Source: src/olm/nn/embeddings/positional/rope.py:398

Apply scaled rotary positional embedding to input tensor x.

Parameters

x: shape (batch_size, seq_len, num_heads, head_dim)
seq_positions: optional tensor of shape (batch_size, seq_len) with position indices. If None, assumes positions are 0..seq_len-1 for each batch.

Returns

Tensor of same shape as x, with scaled RoPE applied.

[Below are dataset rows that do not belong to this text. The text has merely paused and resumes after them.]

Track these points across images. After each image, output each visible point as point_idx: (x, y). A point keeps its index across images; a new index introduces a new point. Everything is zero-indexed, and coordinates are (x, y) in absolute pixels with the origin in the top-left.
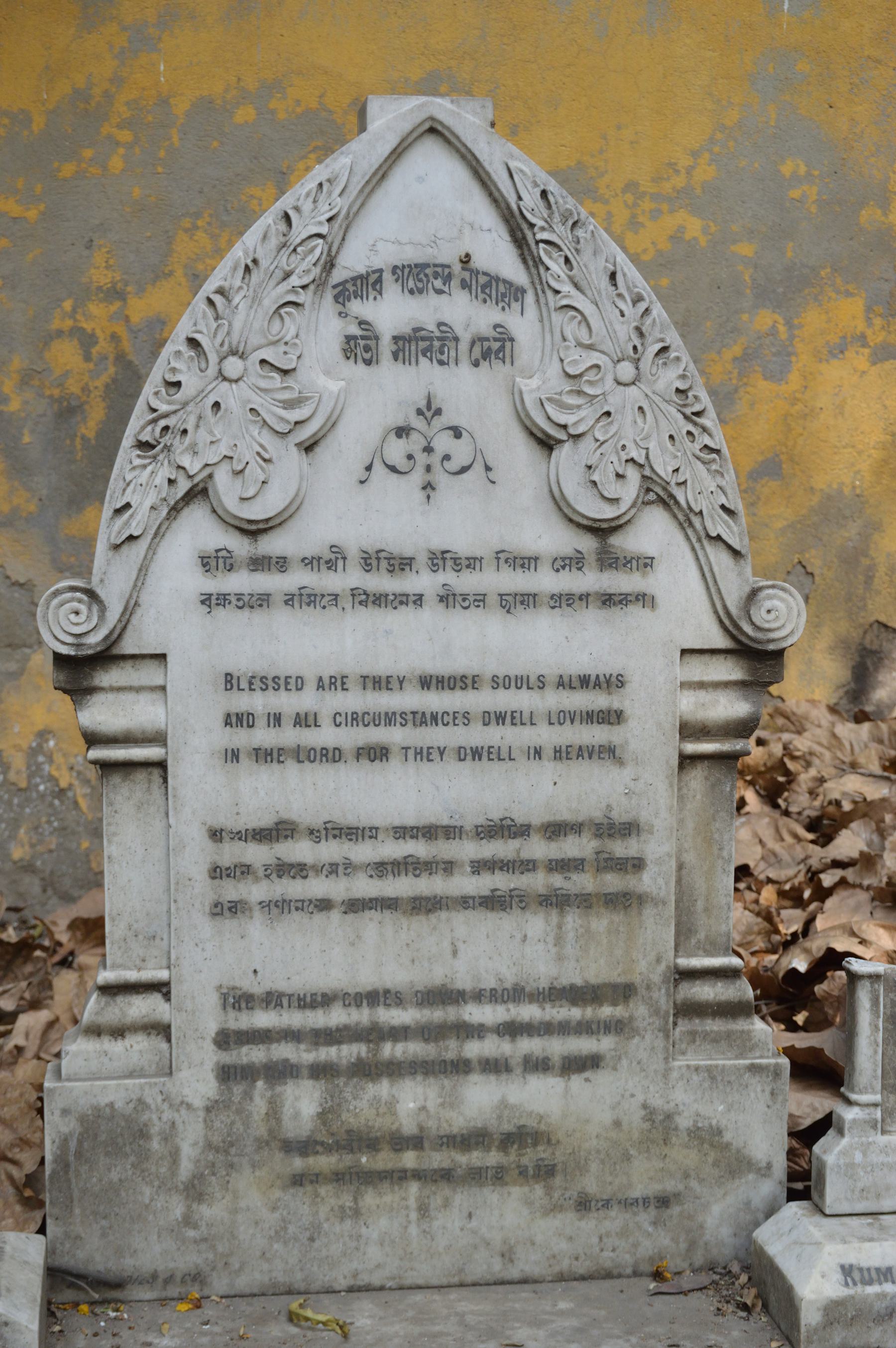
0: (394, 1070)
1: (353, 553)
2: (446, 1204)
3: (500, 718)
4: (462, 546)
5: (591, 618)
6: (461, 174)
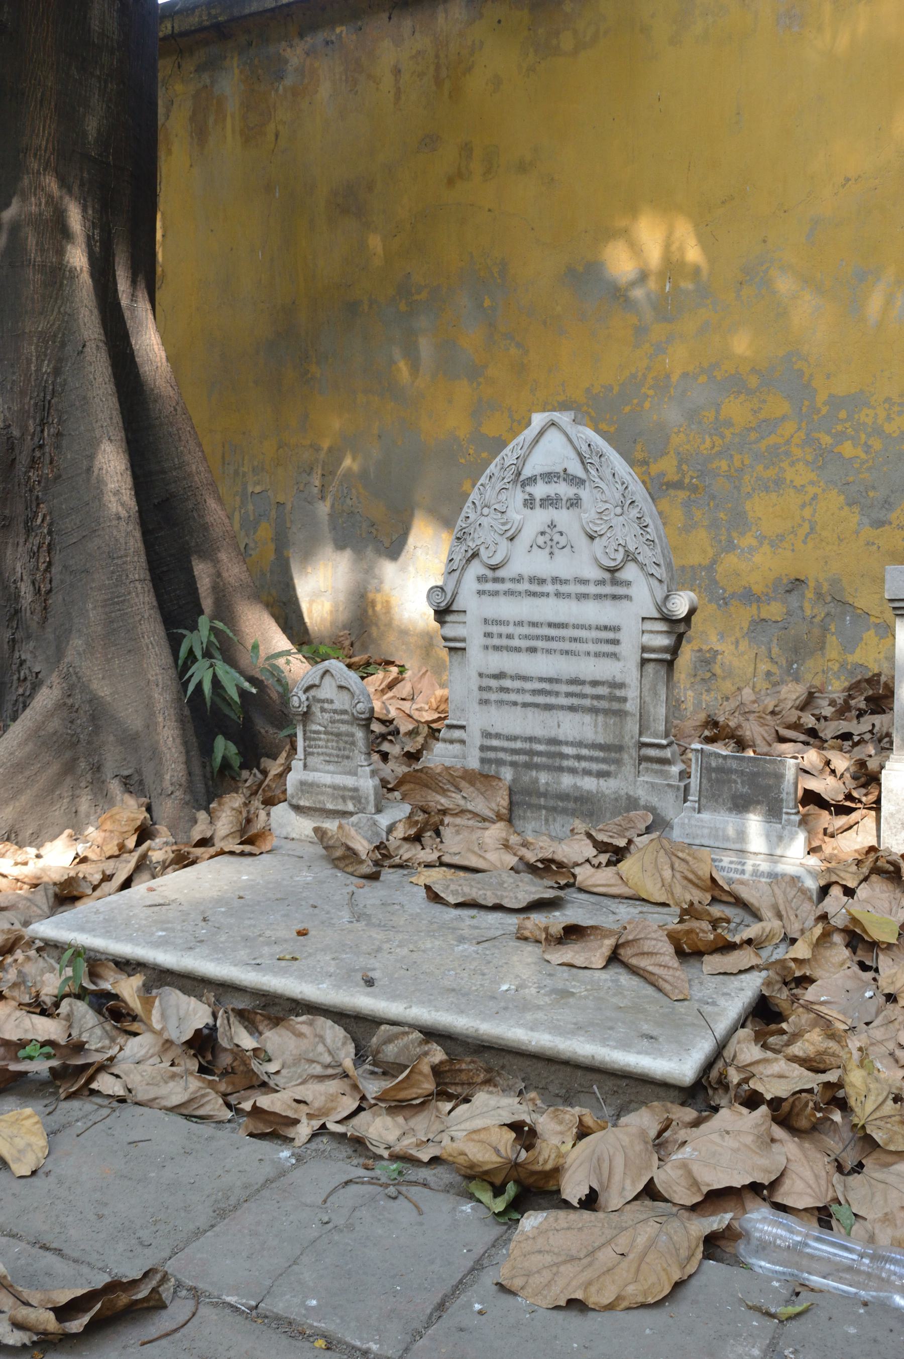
0: (538, 767)
1: (526, 577)
2: (554, 820)
3: (575, 640)
4: (564, 575)
5: (608, 603)
6: (564, 439)
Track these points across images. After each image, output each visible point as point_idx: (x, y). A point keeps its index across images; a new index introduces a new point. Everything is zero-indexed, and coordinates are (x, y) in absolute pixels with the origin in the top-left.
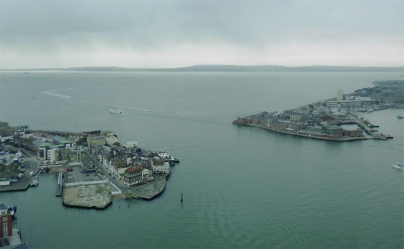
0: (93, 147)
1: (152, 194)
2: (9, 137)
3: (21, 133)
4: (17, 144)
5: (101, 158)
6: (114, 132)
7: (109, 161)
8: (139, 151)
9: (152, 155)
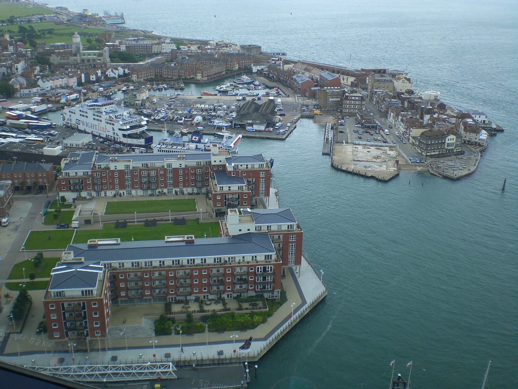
0: (376, 92)
1: (459, 173)
2: (263, 67)
3: (278, 62)
4: (273, 77)
6: (407, 74)
7: (397, 115)
8: (442, 107)
9: (463, 116)
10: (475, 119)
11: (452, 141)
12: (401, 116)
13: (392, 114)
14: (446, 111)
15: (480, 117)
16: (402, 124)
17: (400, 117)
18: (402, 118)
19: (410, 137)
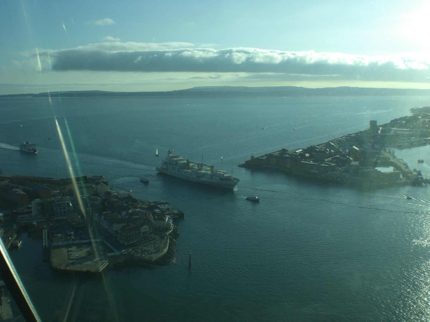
5: (91, 211)
10: (161, 208)
11: (146, 230)
12: (103, 215)
13: (96, 214)
14: (138, 204)
15: (164, 206)
16: (105, 222)
17: (103, 217)
18: (104, 216)
19: (113, 232)
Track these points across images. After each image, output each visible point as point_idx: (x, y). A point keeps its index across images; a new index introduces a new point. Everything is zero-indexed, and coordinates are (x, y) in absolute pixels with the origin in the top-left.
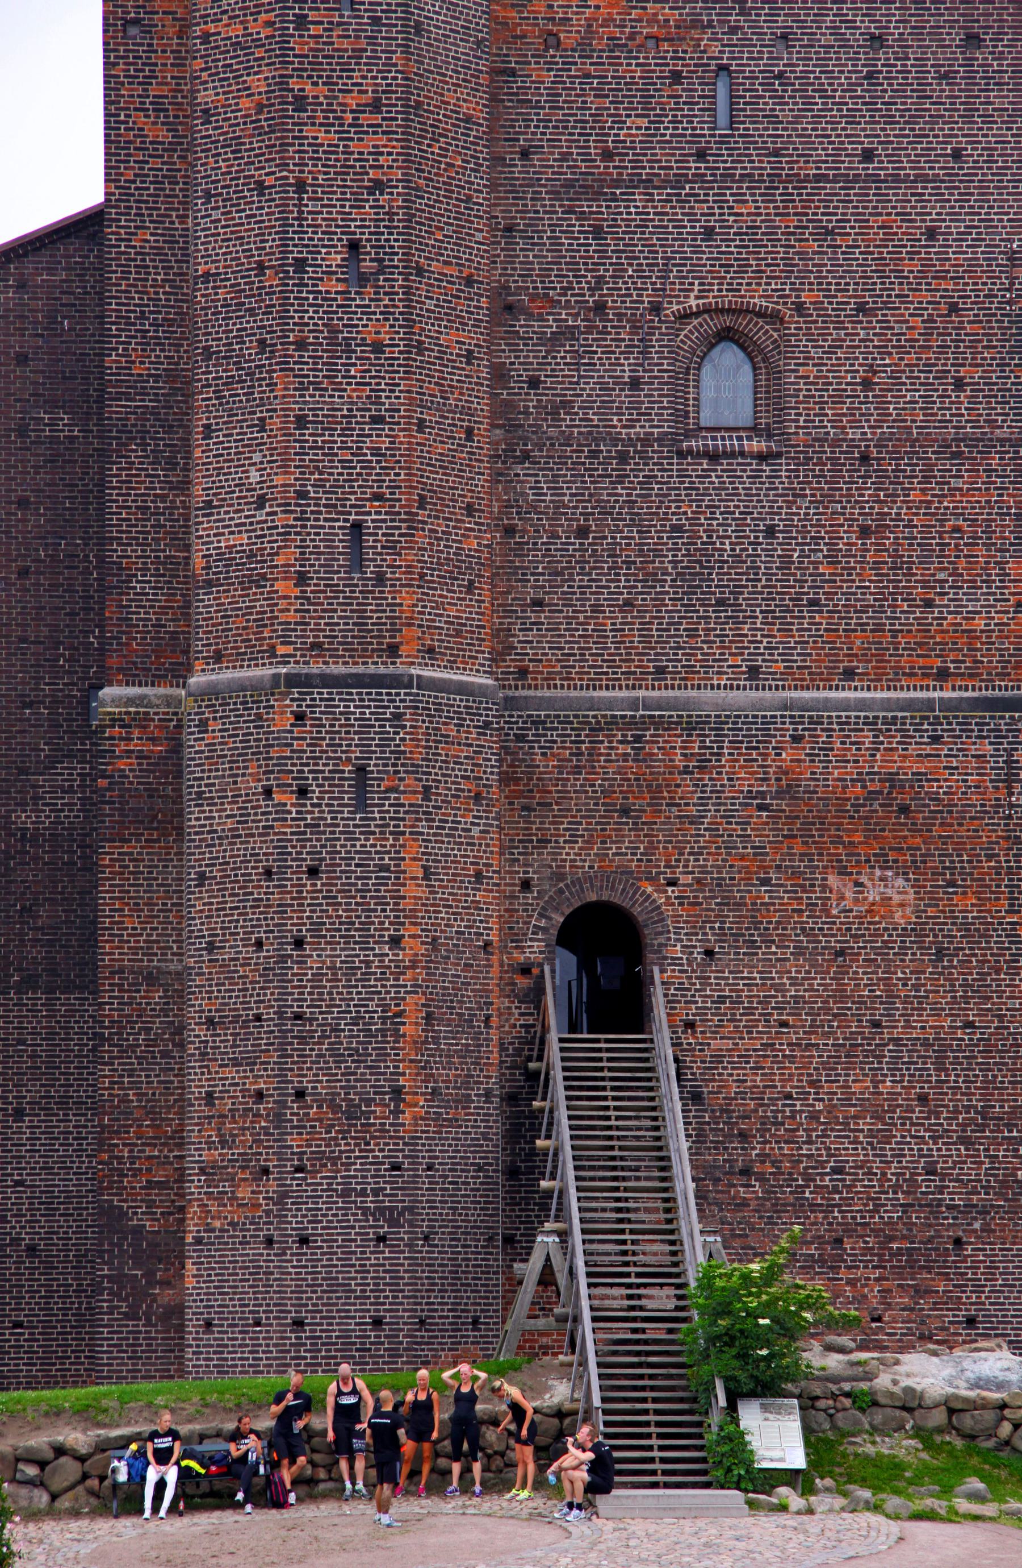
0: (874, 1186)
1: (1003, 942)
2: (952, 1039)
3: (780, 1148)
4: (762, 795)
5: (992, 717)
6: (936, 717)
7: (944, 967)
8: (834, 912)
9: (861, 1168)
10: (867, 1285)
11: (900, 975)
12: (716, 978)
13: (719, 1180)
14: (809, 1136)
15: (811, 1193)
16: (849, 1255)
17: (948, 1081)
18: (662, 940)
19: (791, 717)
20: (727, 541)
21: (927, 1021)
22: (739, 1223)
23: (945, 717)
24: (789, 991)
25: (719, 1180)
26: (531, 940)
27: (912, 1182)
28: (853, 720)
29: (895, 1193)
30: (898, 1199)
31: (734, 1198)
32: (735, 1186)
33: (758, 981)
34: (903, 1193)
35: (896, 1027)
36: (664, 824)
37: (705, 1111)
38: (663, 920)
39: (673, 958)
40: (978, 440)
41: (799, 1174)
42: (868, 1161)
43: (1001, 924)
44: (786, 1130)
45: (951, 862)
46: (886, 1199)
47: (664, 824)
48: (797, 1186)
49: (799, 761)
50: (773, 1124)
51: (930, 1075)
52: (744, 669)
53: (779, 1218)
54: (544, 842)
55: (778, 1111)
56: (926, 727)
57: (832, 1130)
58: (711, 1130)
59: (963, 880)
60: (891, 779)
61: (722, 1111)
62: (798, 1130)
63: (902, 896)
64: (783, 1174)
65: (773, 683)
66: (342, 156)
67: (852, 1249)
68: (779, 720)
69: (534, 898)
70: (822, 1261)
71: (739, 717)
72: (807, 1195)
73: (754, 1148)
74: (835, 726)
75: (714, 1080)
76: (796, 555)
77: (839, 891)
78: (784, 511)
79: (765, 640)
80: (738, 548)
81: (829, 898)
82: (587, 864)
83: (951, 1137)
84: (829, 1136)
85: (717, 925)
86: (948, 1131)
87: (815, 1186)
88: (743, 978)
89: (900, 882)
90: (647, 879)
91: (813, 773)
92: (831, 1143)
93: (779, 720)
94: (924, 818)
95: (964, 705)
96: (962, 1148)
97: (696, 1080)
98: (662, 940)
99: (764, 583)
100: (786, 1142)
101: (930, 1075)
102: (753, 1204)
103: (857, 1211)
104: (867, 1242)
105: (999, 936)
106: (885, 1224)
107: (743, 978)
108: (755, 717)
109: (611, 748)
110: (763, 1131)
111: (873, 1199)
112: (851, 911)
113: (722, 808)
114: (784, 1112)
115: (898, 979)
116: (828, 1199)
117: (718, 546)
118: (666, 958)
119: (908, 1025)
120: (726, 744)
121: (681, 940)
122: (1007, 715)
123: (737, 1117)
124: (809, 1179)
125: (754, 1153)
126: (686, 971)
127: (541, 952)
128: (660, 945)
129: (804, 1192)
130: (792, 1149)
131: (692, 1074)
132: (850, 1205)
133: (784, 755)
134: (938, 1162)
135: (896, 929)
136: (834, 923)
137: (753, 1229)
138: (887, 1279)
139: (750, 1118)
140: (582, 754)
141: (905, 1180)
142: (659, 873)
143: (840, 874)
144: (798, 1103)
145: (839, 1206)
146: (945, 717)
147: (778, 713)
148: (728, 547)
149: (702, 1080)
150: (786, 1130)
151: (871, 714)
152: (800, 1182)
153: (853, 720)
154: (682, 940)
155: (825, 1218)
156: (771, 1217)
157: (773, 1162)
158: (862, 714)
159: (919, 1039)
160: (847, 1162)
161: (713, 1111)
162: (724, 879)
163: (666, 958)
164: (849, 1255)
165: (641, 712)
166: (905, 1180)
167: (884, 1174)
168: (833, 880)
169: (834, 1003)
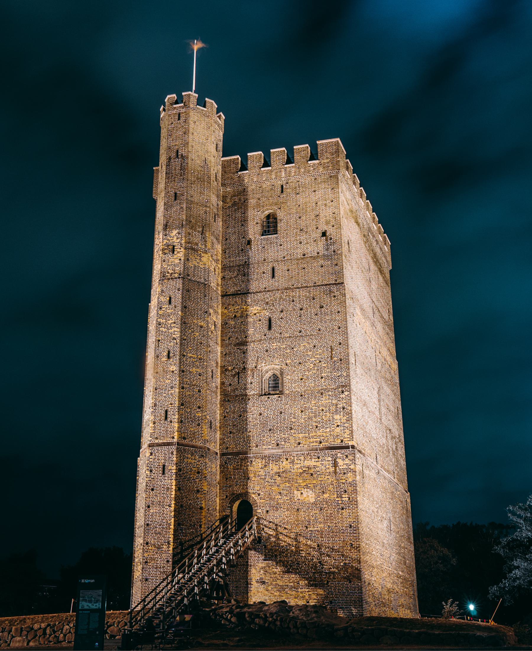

`SinusoidalPositionalEmbedding(embed_dim: int, max_seq_len: int = 5000, base: int = 10000, dropout: float = 0.0)`

Bases: olm.nn.embeddings.positional.base.PositionalEmbeddingBase

Source: src/olm/nn/embeddings/positional/sinusoidal.py:9

Sinusoidal Positional Embedding as described in "Attention Is All You Need" (Vaswani et al., 2017).

Uses fixed sine and cosine functions of different frequencies to encode positions. Unlike learned embeddings, these are deterministic and can extrapolate to longer sequences than seen during training.

PE(pos, 2i) = sin(pos / 10000^(2i/d_model)) PE(pos, 2i+1) = cos(pos / 10000^(2i/d_model))

Methods

`forward(self, x: torch.Tensor, seq_positions: torch.LongTensor | None = None) -> torch.Tensor`

Source: src/olm/nn/embeddings/positional/sinusoidal.py:80

Apply sinusoidal positional embedding to input tensor x.

Parameters

x: shape (batch_size, seq_len, embed_dim) - token embeddings
seq_positions: optional tensor of shape (batch_size, seq_len) with position indices. If None, assumes positions are 0..seq_len-1 for each batch.

Returns

Tensor of same shape as x, with positional embeddings added.